Le quintette outre-rhin se forme en 1985 avant de stabiliser son style, son line-up et son patronyme quelques années plus tard, optant ainsi pour
Morgoth, puissant protagoniste ayant basculé du côté obscur dans l’oeuvre de JRR Tolkien. Amie de Robert Kampf, qui vient tout juste de créer son label
Century Media afin de promouvoir les futures réalisations de son groupe de thrashmetal
Despair, notre machine allemande s’embarque ainsi dans l’aventure avec son jeune directeur. L’association se conclut par l'édition en mini-LP de la seconde demo-tape
Resurrection Absurd et sa parution en ce milieu d'année 1989, muni d’une illustration du jeune Axel Hermann, qui signera plus tard de nombreuses pochettes dans le domaine.
Le style pratiqué par
Morgoth est incroyablement lourd pour son époque, montrant toute l’influence du culte album
Leprosy sur les jeunes interprètes germaniques. Chargé en double pédale, le jeu de Rudiger Hennecke impose ses rythmes massifs, supportant le riffing tranchant d’Harald Busse & Carsten Otterbach et le guttural arraché de Mark Grewe, au chant déjà si singulier. A ce titre, malgré le peu de références dans le style à cette période, la capture de l’ingénieur du son Dirk Draeger est remarquable, dotant la batterie d’une lourdeur et les guitares d’une incision toute particulières.
Débutant par le rapide
Dictated Deliverance, sur ses rythmes de batterie tapageurs,
Resurrection Absurd donne de suite le ton, imposant un niveau de brutalité si novateur à l’époque. Impossible de résister ensuite au riffing imparable de Travel, suivi d’une double pédale écrasante et des vocaux si terrifiants de Mark Grewe.

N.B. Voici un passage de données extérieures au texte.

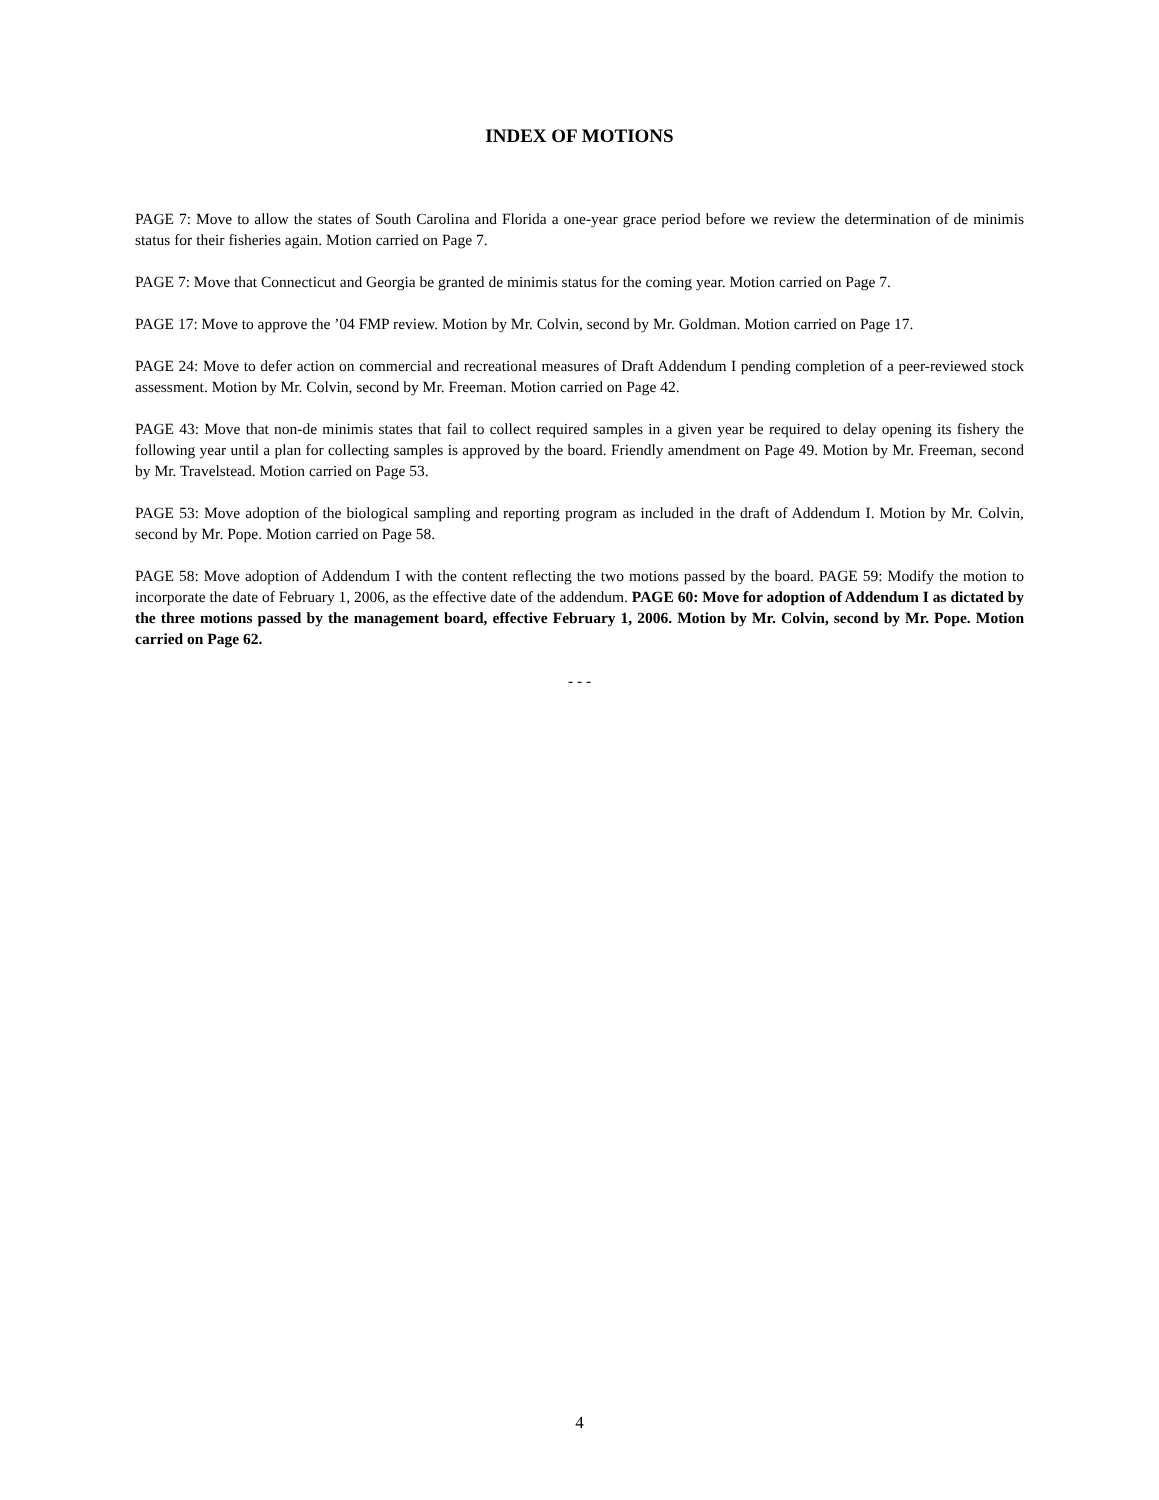INDEX OF MOTIONS
PAGE 7: Move to allow the states of South Carolina and Florida a one-year grace period before we review the determination of de minimis status for their fisheries again. Motion carried on Page 7.
PAGE 7: Move that Connecticut and Georgia be granted de minimis status for the coming year. Motion carried on Page 7.
PAGE 17: Move to approve the ’04 FMP review. Motion by Mr. Colvin, second by Mr. Goldman. Motion carried on Page 17.
PAGE 24: Move to defer action on commercial and recreational measures of Draft Addendum I pending completion of a peer-reviewed stock assessment. Motion by Mr. Colvin, second by Mr. Freeman. Motion carried on Page 42.
PAGE 43: Move that non-de minimis states that fail to collect required samples in a given year be required to delay opening its fishery the following year until a plan for collecting samples is approved by the board. Friendly amendment on Page 49. Motion by Mr. Freeman, second by Mr. Travelstead. Motion carried on Page 53.
PAGE 53: Move adoption of the biological sampling and reporting program as included in the draft of Addendum I. Motion by Mr. Colvin, second by Mr. Pope. Motion carried on Page 58.
PAGE 58: Move adoption of Addendum I with the content reflecting the two motions passed by the board. PAGE 59: Modify the motion to incorporate the date of February 1, 2006, as the effective date of the addendum. PAGE 60: Move for adoption of Addendum I as dictated by the three motions passed by the management board, effective February 1, 2006. Motion by Mr. Colvin, second by Mr. Pope. Motion carried on Page 62.
- - -
4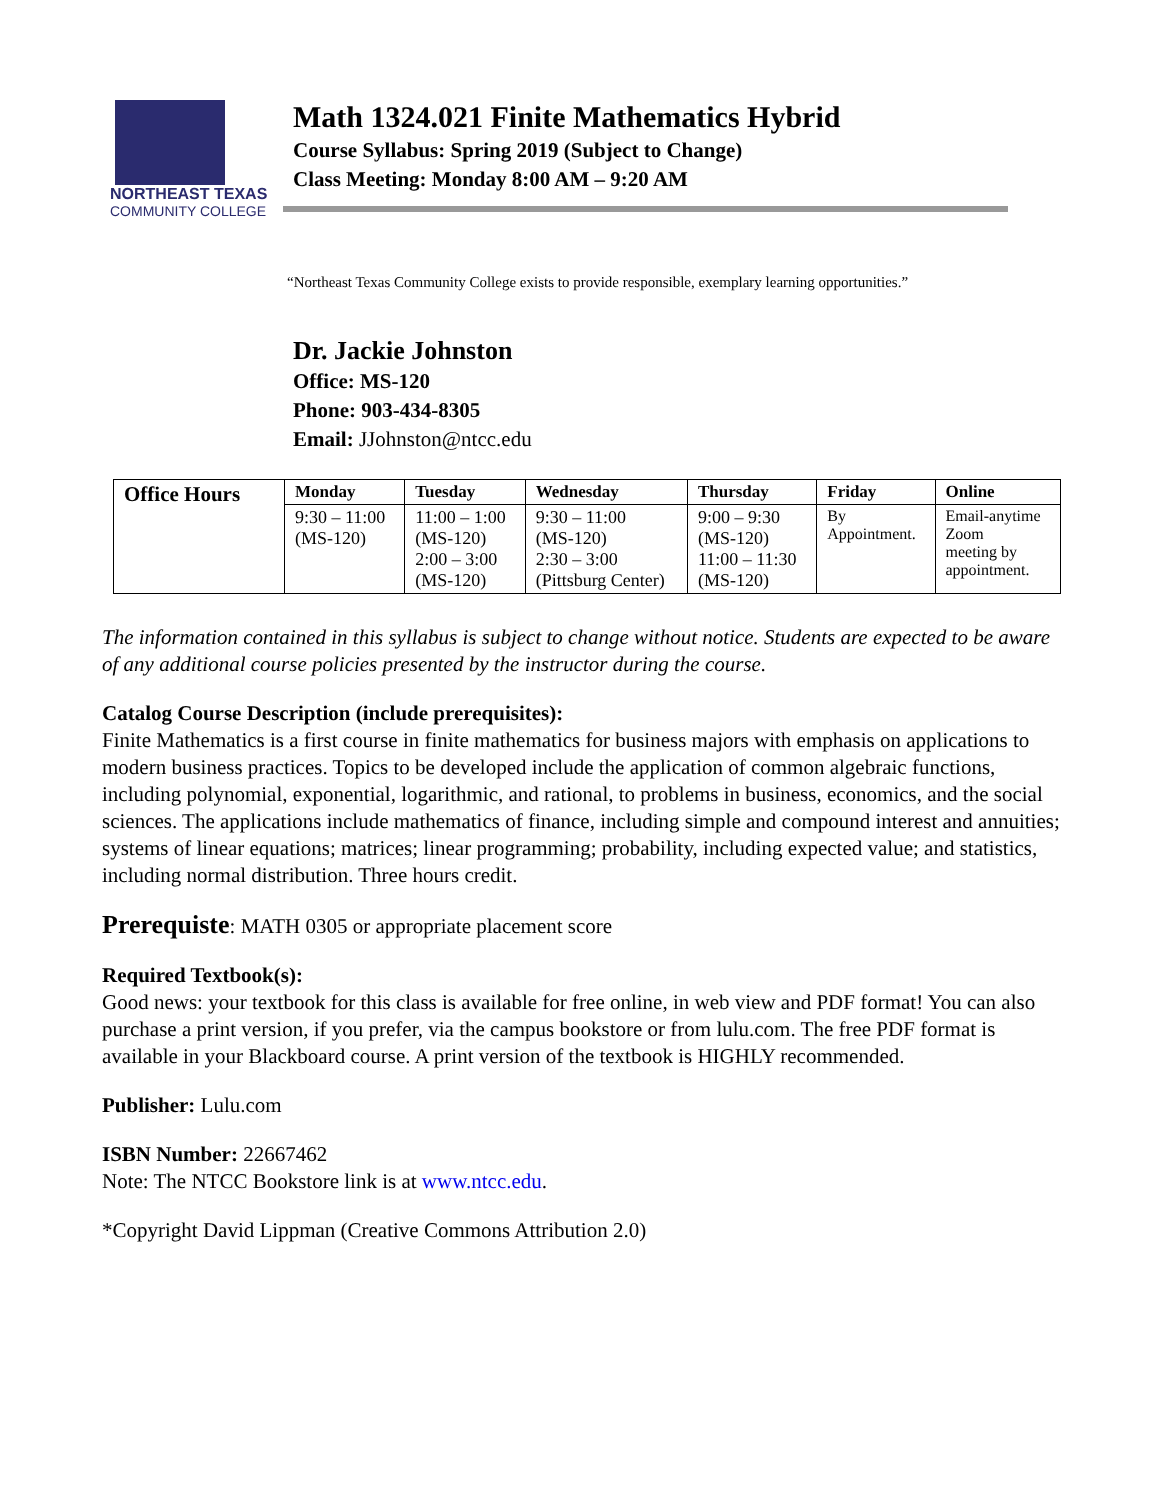NORTHEAST TEXAS
COMMUNITY COLLEGE
Math 1324.021 Finite Mathematics Hybrid
Course Syllabus: Spring 2019 (Subject to Change)
Class Meeting: Monday 8:00 AM – 9:20 AM
“Northeast Texas Community College exists to provide responsible, exemplary learning opportunities.”
Dr. Jackie Johnston
Office: MS-120
Phone: 903-434-8305
Email: JJohnston@ntcc.edu
| Office Hours | Monday | Tuesday | Wednesday | Thursday | Friday | Online |
| --- | --- | --- | --- | --- | --- | --- |
| | 9:30 – 11:00 (MS-120) | 11:00 – 1:00 (MS-120) 2:00 – 3:00 (MS-120) | 9:30 – 11:00 (MS-120) 2:30 – 3:00 (Pittsburg Center) | 9:00 – 9:30 (MS-120) 11:00 – 11:30 (MS-120) | By Appointment. | Email-anytime Zoom meeting by appointment. |
The information contained in this syllabus is subject to change without notice. Students are expected to be aware of any additional course policies presented by the instructor during the course.
Catalog Course Description (include prerequisites):
Finite Mathematics is a first course in finite mathematics for business majors with emphasis on applications to modern business practices. Topics to be developed include the application of common algebraic functions, including polynomial, exponential, logarithmic, and rational, to problems in business, economics, and the social sciences. The applications include mathematics of finance, including simple and compound interest and annuities; systems of linear equations; matrices; linear programming; probability, including expected value; and statistics, including normal distribution. Three hours credit.
Prerequiste: MATH 0305 or appropriate placement score
Required Textbook(s):
Good news: your textbook for this class is available for free online, in web view and PDF format! You can also purchase a print version, if you prefer, via the campus bookstore or from lulu.com. The free PDF format is available in your Blackboard course. A print version of the textbook is HIGHLY recommended.
Publisher: Lulu.com
ISBN Number: 22667462
Note: The NTCC Bookstore link is at www.ntcc.edu.
*Copyright David Lippman (Creative Commons Attribution 2.0)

Morgoth prend ensuite le temps d’épaissir la densité de ses atmosphères sur l’incontournable The Afterthough, l’un des instrumentaux plus redoutables de l’histoire du deathmetal. Et que dire du terrible morceau Selected Killing au passage acoustique si sombre et si intense en son coeur. Mais malheureusement après le bon final
Lies of
Distrust, le mini-album prend une fin prématurée alors qu’il exigeait encore plusieurs morceaux pour prendre entièrement corps et terrasser définitivement le deathster.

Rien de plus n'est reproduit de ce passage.